Sin embargo, también es cierto que los efectos y ritmos de los cambios realizados sobre la vida cotidiana de muchas personas son insuficientes y no alcanzan la escala de lo necesario para afrontar la magnitud de los problemas sociales. Ante esta limitación estructural, y a la vez que, obviamente, se avanza y profundiza el trabajo que se está realizando, sigue siendo necesario que la sociedad esté activa, no delegue e impulse proyectos e iniciativas que levanten espacios de seguridad vital, acogida, refugio y reconstrucción de la vida en común.
La Ingobernable denuncia y cuestiona una sociedad y una economía que consideran los lugares, las personas y los bienes como mercancías, valiosas en la medida en que generen plusvalías, independientemente de si esas operaciones mejoran, o no, las condiciones de vida de las mayorías sociales. A partir de la ocupación del inmueble se visibiliza el sinsentido de los inmuebles que se deterioran, mientras hay carencia de lugares en los que poder construir cultura comunitaria y autoorganizada. Se denuncia la existencia de propiedad sin uso social.

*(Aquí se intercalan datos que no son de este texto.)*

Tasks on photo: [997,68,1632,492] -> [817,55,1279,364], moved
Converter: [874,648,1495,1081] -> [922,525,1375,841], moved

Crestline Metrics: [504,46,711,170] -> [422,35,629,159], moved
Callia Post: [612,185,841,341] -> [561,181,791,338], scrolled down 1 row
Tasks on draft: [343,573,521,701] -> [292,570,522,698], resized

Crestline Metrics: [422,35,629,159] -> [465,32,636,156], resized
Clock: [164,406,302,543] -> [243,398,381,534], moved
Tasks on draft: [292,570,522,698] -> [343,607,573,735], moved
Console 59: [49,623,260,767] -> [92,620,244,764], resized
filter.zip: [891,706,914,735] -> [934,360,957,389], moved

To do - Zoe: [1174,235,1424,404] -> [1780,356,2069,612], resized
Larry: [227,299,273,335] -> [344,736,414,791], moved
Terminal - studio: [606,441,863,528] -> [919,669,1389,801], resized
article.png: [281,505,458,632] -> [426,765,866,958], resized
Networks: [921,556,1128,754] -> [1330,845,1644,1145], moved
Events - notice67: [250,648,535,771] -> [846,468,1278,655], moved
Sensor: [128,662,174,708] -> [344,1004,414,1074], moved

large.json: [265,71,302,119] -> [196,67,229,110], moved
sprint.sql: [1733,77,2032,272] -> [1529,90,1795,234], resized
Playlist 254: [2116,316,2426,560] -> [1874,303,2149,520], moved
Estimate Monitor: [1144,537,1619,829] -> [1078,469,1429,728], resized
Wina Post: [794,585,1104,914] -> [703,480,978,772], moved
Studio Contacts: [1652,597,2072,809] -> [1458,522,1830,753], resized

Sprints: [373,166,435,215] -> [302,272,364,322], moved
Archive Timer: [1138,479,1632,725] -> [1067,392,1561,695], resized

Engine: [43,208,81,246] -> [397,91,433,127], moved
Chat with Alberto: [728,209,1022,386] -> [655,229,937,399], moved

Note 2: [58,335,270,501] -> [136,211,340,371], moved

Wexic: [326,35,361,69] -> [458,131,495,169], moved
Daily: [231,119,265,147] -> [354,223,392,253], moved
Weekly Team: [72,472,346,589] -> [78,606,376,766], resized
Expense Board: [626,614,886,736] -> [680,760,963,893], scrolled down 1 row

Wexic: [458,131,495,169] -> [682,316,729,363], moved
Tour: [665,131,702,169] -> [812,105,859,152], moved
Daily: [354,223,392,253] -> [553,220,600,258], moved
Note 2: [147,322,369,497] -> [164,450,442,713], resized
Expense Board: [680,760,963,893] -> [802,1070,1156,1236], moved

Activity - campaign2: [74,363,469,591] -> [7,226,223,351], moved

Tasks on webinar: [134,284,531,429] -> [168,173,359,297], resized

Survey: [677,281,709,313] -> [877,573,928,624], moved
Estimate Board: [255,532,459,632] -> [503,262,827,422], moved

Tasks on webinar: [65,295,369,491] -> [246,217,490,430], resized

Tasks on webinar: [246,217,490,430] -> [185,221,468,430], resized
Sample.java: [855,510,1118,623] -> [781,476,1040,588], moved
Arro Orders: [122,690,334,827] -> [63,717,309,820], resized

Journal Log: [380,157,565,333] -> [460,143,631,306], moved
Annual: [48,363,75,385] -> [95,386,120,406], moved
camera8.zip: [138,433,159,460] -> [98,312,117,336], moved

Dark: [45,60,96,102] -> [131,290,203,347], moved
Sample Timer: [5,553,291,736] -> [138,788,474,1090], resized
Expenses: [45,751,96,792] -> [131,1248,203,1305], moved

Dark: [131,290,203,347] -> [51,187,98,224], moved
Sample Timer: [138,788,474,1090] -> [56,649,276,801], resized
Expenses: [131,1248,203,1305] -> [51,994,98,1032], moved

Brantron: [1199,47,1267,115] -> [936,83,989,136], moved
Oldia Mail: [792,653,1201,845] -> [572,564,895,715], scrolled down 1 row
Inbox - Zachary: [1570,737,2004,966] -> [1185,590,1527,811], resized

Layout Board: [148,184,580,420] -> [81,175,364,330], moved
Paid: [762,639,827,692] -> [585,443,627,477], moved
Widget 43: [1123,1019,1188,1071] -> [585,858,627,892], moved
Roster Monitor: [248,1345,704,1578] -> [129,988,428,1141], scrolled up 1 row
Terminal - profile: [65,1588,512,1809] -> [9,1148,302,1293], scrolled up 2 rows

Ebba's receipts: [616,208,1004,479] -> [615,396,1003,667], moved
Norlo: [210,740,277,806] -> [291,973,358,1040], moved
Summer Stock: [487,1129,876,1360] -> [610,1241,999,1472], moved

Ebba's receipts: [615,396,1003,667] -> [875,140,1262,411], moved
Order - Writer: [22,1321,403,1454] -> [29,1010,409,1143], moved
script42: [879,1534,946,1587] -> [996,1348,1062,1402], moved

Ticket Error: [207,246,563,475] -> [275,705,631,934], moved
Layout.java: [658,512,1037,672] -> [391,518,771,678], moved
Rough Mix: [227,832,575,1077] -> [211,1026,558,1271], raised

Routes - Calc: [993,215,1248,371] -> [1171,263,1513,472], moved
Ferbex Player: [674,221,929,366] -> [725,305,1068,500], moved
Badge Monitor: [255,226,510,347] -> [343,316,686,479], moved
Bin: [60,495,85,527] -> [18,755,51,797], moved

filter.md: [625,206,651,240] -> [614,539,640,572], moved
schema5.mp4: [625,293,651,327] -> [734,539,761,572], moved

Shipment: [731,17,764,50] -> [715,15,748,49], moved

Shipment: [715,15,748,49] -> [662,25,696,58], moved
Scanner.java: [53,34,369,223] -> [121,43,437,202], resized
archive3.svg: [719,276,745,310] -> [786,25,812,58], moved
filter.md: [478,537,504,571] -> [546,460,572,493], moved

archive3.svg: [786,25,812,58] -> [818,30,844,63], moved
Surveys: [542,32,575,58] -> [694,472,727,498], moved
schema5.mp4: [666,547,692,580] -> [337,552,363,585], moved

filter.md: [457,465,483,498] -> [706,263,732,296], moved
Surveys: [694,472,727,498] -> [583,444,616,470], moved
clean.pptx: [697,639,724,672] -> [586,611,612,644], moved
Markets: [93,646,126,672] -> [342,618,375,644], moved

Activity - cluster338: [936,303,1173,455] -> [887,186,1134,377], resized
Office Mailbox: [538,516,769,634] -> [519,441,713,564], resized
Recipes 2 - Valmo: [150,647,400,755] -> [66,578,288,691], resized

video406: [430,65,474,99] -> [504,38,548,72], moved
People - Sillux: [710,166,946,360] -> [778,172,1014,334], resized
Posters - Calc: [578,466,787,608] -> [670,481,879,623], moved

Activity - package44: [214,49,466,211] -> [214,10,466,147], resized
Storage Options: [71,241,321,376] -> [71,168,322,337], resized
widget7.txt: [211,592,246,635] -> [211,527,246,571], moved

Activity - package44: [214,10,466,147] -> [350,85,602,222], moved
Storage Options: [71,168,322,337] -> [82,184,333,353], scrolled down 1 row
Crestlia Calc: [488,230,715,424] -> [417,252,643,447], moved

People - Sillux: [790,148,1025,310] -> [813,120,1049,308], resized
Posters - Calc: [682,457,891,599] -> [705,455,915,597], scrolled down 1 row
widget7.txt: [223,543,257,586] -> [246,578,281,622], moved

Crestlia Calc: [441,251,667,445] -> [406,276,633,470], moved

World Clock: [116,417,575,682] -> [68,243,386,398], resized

La Ingobernable tiene la legitimidad de una institucionalidad rebelde que trata de estimular formas de racionalidad que favorezcan relaciones mutuamente sustentadoras entre seres humanos y con el territorio. Nació recuperando, habitando y cuidando otros espacios urbanos abandonados que se transformaron en los sucesivos centros sociales; conoció después la experiencia de existir sin techo y vuelve ahora a ocupar otro espacio abandonado que se revaloriza al habitarlo.
La Ingobernable retoma, otra vez bajo techo, la tarea de poner en marcha marcos alternativos centrados en la ética del cuidado y del apoyo mutuo, la justicia, la democracia radical y la cooperación que involucren a todas las personas, tanto en el terreno de los derechos como en el de las obligaciones.
En las comunidades de proximidad, en las que se viven los malestares y bienestares diarios, se construyen redes que permiten la resiliencia en momentos de extrema dificultad. Estamos obligados a reinventar una vida en común asentada en la conciencia de nuestra condición humana, ecodependiente e interdependiente, que tenga como principal propósito crear seguridad para las personas. Recreando y articulándonos en torno a la lógica de lo común y de lo público, podemos repensar qué significa estar a salvo, qué es una sociedad que refugia, cómo construimos espacios seguros. La cuestión central es hacernos cargo de los límites y la vulnerabilidad como condiciones inherentes de lo vivo.
La magnitud de los retos que nos va a tocar afrontar en los próximos años es enorme. Es obvio que la tarea pendiente en los planos teóricos, conceptuales, técnicos, políticos y culturales es ingente y, por ello, el conocimiento acumulado no se puede desaprovechar. En las experiencias de la economía social y solidaria, de las formas de solidaridad y autoorganización ante la desposesión más brutal, en las nuevas formas de organización en defensa de los derechos laborales, en las redes en las que se organizan las personas migrantes, en las experiencias agroecológicas, en la autoorganización,… En definitiva, en el conocimiento complejo generado en los márgenes del sistema es donde también se crean verdaderos faros que iluminan las transformaciones sociales inaplazables que tratan de encarar los proyectos municipalistas.
El difícil, pero necesario, equilibrio entre la institución municipal y las iniciativas autoorganizadas que se construyen fuera requiere un considerable ejercicio de creatividad, diálogo y reconocimiento mutuo que es responsabilidad de todos los agentes. Un esfuerzo que, a mi juicio, puede ser muy fértil en la tarea de retejer lazos de convivencia en el marco de la ciudad. Por todas estas razones nos sentimos orgullosas de todo lo que significa La Ingobernable.